**PROBLEM DETAILS:**
Copies of all lines that contain "linecap" are needed; take them from the data below.

**MATERIAL SUPPLIED:**
*****

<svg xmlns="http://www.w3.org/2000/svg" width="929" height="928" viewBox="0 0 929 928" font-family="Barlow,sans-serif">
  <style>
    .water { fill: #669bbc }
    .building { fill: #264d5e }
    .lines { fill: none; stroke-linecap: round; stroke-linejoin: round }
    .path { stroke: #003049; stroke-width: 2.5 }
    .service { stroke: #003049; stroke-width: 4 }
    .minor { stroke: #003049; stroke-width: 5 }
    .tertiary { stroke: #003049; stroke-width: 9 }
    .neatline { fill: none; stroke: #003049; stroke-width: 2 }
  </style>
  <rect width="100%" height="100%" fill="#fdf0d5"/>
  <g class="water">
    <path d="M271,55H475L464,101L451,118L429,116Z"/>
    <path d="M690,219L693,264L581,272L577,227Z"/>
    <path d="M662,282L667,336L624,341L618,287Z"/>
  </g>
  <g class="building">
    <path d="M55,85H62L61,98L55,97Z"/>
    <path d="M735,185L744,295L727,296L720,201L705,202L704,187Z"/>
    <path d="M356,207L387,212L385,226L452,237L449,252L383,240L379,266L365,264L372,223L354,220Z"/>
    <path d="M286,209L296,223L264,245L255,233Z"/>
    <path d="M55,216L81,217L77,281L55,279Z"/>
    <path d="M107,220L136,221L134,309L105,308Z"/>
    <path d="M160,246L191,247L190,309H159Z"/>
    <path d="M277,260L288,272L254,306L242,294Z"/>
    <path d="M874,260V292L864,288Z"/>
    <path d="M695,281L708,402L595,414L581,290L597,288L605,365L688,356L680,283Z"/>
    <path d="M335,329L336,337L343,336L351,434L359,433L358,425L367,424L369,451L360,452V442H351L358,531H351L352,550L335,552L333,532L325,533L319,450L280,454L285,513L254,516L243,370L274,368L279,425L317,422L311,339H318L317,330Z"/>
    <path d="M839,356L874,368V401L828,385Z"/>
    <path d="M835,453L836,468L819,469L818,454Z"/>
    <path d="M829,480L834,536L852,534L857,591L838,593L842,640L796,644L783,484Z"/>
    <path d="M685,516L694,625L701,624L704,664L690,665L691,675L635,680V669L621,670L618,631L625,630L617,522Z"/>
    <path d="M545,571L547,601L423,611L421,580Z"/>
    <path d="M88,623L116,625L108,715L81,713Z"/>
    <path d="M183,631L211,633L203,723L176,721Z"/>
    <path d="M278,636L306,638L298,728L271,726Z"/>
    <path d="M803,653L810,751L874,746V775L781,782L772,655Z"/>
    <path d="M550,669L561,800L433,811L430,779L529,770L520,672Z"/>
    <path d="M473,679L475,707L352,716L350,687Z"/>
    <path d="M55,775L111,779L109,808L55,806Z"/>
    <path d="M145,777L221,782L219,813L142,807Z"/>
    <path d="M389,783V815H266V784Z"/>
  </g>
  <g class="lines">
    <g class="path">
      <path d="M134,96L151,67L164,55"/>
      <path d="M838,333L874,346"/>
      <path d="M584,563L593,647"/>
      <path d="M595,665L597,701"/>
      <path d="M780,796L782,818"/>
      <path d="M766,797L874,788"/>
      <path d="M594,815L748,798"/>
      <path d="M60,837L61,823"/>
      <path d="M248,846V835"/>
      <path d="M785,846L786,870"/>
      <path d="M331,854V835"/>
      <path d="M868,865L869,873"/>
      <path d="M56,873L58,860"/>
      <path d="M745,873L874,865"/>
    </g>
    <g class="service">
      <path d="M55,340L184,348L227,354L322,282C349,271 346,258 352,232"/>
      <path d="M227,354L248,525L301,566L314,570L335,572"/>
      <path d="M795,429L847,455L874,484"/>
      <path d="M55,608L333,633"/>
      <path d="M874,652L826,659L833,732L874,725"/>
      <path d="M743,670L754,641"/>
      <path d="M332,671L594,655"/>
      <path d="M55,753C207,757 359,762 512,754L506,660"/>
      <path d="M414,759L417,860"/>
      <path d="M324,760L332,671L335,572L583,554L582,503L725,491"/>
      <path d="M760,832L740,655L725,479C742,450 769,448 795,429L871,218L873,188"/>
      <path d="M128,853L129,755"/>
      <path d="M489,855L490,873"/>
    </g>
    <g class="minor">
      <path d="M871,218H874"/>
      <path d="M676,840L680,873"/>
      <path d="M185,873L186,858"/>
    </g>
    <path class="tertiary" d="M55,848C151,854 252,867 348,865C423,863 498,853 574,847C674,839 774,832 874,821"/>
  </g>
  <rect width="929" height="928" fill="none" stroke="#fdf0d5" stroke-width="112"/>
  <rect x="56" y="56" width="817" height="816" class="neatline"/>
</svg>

*****

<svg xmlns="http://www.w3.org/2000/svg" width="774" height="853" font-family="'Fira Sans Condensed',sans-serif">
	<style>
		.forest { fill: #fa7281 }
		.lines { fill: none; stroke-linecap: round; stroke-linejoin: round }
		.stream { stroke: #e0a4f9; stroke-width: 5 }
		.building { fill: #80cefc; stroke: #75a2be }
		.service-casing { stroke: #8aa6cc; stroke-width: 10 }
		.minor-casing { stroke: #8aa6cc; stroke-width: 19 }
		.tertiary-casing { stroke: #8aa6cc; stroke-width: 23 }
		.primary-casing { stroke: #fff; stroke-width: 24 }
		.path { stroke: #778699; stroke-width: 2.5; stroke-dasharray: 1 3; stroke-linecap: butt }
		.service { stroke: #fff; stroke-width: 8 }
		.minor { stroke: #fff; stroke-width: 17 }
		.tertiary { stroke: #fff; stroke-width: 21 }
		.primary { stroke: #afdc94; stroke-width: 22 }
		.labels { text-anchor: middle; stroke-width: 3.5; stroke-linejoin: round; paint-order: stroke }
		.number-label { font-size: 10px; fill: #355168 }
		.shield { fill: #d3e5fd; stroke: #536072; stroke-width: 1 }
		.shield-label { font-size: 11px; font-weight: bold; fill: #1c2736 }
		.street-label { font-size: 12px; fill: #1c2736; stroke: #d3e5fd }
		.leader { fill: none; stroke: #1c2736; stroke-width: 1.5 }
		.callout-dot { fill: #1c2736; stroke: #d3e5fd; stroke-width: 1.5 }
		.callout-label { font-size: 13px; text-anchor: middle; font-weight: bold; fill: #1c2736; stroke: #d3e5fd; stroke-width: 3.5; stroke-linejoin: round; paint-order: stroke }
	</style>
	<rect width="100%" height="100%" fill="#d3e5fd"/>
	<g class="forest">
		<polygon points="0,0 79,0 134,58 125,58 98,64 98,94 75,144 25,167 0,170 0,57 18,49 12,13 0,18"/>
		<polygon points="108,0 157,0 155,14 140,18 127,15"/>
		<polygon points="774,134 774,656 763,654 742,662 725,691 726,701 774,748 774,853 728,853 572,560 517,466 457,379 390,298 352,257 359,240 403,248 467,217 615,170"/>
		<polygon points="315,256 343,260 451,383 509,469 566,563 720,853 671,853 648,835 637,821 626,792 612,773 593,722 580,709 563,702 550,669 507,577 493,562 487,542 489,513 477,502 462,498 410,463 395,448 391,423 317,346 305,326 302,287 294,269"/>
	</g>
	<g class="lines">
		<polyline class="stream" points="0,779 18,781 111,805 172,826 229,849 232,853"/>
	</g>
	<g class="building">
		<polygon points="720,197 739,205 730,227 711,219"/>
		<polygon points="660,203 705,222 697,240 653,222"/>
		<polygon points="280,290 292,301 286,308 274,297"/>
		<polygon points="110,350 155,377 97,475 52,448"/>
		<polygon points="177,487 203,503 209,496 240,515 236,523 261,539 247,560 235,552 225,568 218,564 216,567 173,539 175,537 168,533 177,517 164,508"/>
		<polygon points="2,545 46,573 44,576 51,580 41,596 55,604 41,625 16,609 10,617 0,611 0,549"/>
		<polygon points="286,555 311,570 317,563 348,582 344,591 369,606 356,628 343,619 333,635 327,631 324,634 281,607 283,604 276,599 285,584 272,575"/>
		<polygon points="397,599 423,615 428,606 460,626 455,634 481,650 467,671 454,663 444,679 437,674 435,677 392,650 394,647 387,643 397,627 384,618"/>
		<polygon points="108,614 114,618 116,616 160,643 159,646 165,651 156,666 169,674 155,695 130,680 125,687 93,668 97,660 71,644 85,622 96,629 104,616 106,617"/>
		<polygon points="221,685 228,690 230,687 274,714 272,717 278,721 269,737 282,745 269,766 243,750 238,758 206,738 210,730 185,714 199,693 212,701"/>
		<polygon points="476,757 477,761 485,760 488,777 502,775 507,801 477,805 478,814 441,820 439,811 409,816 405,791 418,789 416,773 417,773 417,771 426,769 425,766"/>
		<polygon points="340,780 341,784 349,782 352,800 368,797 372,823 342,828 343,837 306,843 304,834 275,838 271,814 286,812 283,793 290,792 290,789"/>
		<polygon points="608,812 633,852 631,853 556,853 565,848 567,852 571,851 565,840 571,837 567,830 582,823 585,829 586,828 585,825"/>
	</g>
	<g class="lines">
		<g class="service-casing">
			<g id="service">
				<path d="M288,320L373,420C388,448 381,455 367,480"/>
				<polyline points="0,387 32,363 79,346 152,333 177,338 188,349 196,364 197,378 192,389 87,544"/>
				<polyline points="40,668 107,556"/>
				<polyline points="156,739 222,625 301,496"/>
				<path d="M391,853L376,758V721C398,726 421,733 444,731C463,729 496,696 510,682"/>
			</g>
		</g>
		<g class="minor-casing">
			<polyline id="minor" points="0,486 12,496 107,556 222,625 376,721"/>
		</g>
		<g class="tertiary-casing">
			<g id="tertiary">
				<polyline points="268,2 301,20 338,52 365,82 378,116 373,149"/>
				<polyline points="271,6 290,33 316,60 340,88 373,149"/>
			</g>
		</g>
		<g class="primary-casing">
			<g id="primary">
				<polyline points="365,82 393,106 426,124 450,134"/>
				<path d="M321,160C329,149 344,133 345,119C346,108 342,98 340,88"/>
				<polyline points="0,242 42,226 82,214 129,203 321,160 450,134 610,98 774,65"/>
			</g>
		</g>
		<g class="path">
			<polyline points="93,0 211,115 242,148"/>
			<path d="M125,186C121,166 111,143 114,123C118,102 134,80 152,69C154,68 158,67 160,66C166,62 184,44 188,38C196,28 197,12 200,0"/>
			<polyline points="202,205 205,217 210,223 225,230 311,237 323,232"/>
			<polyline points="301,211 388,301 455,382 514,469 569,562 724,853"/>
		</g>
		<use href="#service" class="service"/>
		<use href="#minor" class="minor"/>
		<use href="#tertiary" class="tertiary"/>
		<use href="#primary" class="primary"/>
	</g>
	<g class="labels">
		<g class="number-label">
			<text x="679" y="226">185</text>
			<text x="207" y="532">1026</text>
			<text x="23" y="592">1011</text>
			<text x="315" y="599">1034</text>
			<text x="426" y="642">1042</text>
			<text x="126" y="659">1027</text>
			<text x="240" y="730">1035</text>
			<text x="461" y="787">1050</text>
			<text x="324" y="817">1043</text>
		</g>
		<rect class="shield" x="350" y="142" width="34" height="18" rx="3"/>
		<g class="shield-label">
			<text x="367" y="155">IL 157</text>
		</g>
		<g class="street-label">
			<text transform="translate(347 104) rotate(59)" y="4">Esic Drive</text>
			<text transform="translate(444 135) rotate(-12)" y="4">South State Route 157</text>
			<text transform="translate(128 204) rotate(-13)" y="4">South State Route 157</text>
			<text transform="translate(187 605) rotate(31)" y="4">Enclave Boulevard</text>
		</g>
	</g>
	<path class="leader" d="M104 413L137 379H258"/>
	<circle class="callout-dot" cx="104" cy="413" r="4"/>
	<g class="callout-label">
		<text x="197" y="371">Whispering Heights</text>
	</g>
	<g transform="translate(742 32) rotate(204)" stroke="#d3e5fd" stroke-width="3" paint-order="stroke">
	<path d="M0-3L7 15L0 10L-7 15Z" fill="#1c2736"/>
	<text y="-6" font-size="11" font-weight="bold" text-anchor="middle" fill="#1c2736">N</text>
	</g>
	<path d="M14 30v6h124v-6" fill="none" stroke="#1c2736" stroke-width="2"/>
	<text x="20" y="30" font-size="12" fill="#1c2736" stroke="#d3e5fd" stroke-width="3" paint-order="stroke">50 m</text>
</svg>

*****

**EXERCISE SOLUTION:**
    .lines { fill: none; stroke-linecap: round; stroke-linejoin: round }
		.lines { fill: none; stroke-linecap: round; stroke-linejoin: round }
		.path { stroke: #778699; stroke-width: 2.5; stroke-dasharray: 1 3; stroke-linecap: butt }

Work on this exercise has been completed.